Example Logs & Observations

When you run:

qrun workflow_config_adarnn_Alpha360.yaml

You may see logs such as:

[50515:MainThread](2024-12-23 19:23:44,889) INFO - qlib.ADARNN - ADARNN pytorch version...
d_feat : 6
hidden_size : 64
num_layers : 2
dropout : 0.0
n_epochs : 200
lr : 0.001
metric : loss
batch_size : 800
early_stop : 20
optimizer : adam
loss_type : mse
...
Epoch0: training...
ic/train: 0.016603, mse/train: 0.010481, ...
ic/valid: 0.007023, mse/valid: 0.013398, ...
Epoch1: training...
ic/train: 0.017488, ...
ic/valid: 0.007711, ...

Key Points:

  • d_feat=6 indicates the model uses 6 features per time step (Alpha360 can have ~360; some examples show 6 for a simpler demonstration).
  • AdaRNN attempts to adapt to distribution shifts with a specialized gating mechanism, plus distance-based alignment (e.g., MMD, cosine).
  • Low or moderate ic (information coefficient) values in early epochs typically mean you might tune your features or hyperparams further.

Practical Notes

  • Setting GPU: 0 uses CPU-only mode—suitable for debugging or if CUDA is unavailable.
  • If distribution shift is severe, consider 'adv', 'mmd_rbf', or 'cosine' in the AdaRNN code base to better handle changing market regimes.
  • Check memory usage and concurrency settings (kernels: 1) if you encounter long training times or segmentation faults.

Data & Requirements

In AdaRNN’s original repository, they discuss:

  • Air-quality dataset but the technique extends well to finance.
  • Python >= 3.7, PyTorch ~1.6 for best results.
  • Ensure your Qlib environment has matching dependencies (e.g. requirements.txt pinned versions) to avoid conflicts.

Conclusion

AdaRNN’s adaptive architecture is particularly suited to non-stationary financial data, bridging older regimes to modern ones via distribution matching.
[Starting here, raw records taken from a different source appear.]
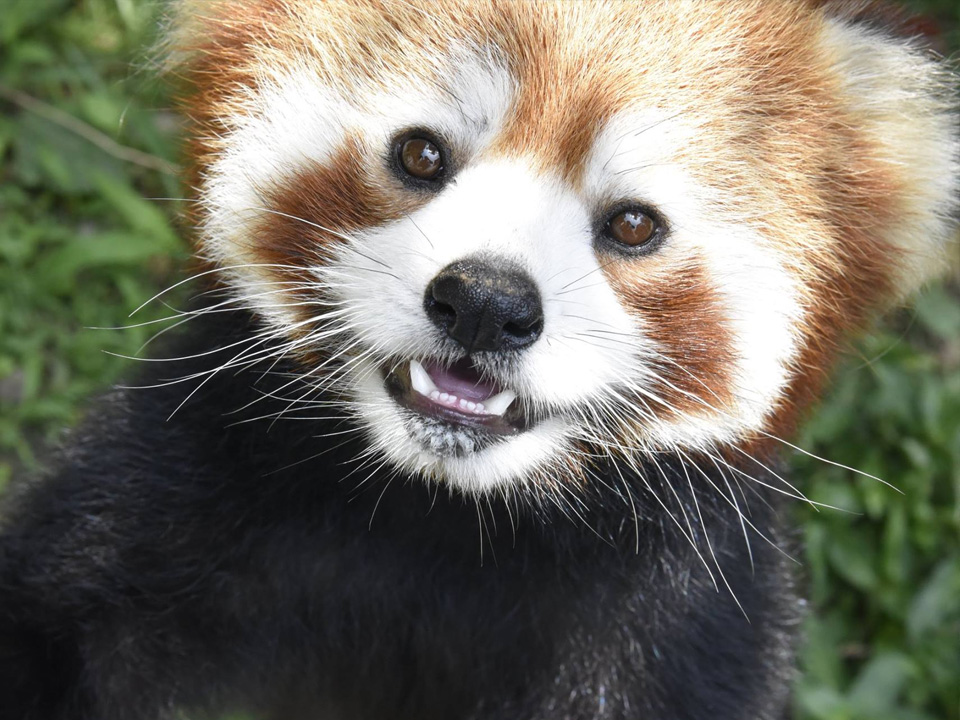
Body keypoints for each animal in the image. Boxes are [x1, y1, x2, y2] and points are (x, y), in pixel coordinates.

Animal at [0, 1, 956, 720]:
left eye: (633, 224)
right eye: (422, 154)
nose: (488, 304)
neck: (443, 515)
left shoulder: (681, 623)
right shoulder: (178, 480)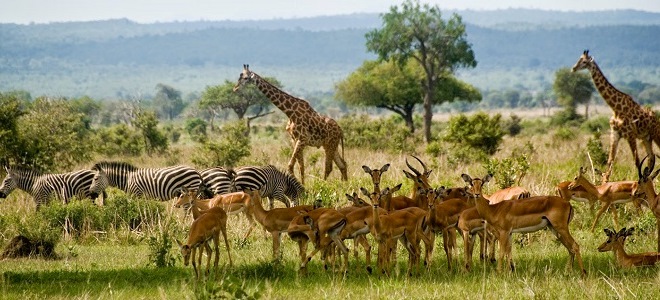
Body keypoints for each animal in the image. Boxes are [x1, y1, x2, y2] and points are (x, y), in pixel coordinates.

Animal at [572, 49, 660, 183]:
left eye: (585, 62)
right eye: (579, 59)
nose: (574, 68)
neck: (616, 108)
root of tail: (655, 117)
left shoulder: (630, 135)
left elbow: (636, 160)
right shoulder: (615, 134)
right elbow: (610, 161)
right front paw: (604, 182)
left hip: (655, 133)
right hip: (646, 137)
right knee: (651, 157)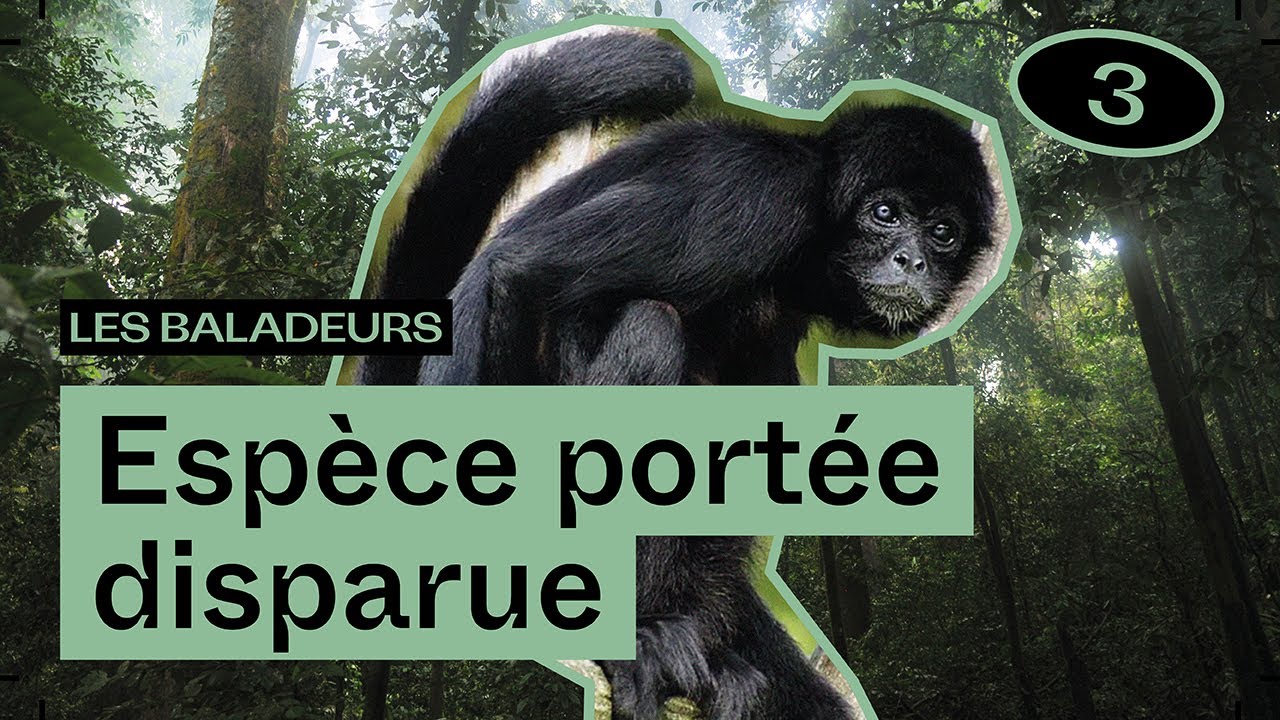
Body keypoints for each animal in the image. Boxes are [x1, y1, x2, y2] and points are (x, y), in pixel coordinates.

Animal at [357, 30, 995, 720]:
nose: (913, 260)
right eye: (885, 214)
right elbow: (517, 270)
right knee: (648, 330)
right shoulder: (759, 197)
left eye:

Within Qlib:

  1. You unify data ingestion, factor engineering, neural training, and evaluation into one YAML.
  2. You easily measure correlation (IC, Rank IC) and simulate real trading costs via PortAnaRecord.
  3. You can adapt AdaRNN’s gating, hidden-layers, or distribution distances for maximum alpha discovery in shifting markets.

Next Steps:

  • Try different distribution-losses (MMD, CORAL, 'adv') in AdaRNN to see which best handles your market regime changes.
  • Combine fundamental, sentiment, or alt data to strengthen “temporal distribution characterization.”
  • Evaluate the final portfolio PnL and IR thoroughly in Qlib’s logs, adjusting hyperparameters (dw, pre_epoch, hidden_size) for improved adaptation.

References

  1. Du, Yuntao, et al. “AdaRNN: Adaptive Learning and Forecasting for Time Series.” Proceedings of the 30th ACM International Conference on Information & Knowledge Management (CIKM), 2021.
    Paper Video | Zhihu (Chinese)
  2. AdaRNN GitHub Repo
  3. Qlib on GitHub

Pro Tip: If you see low IC or negative alpha, consider rolling or incremental re-training. Fine-tuning AdaRNN’s distribution alignment parameters can be crucial for dealing with abrupt financial market changes.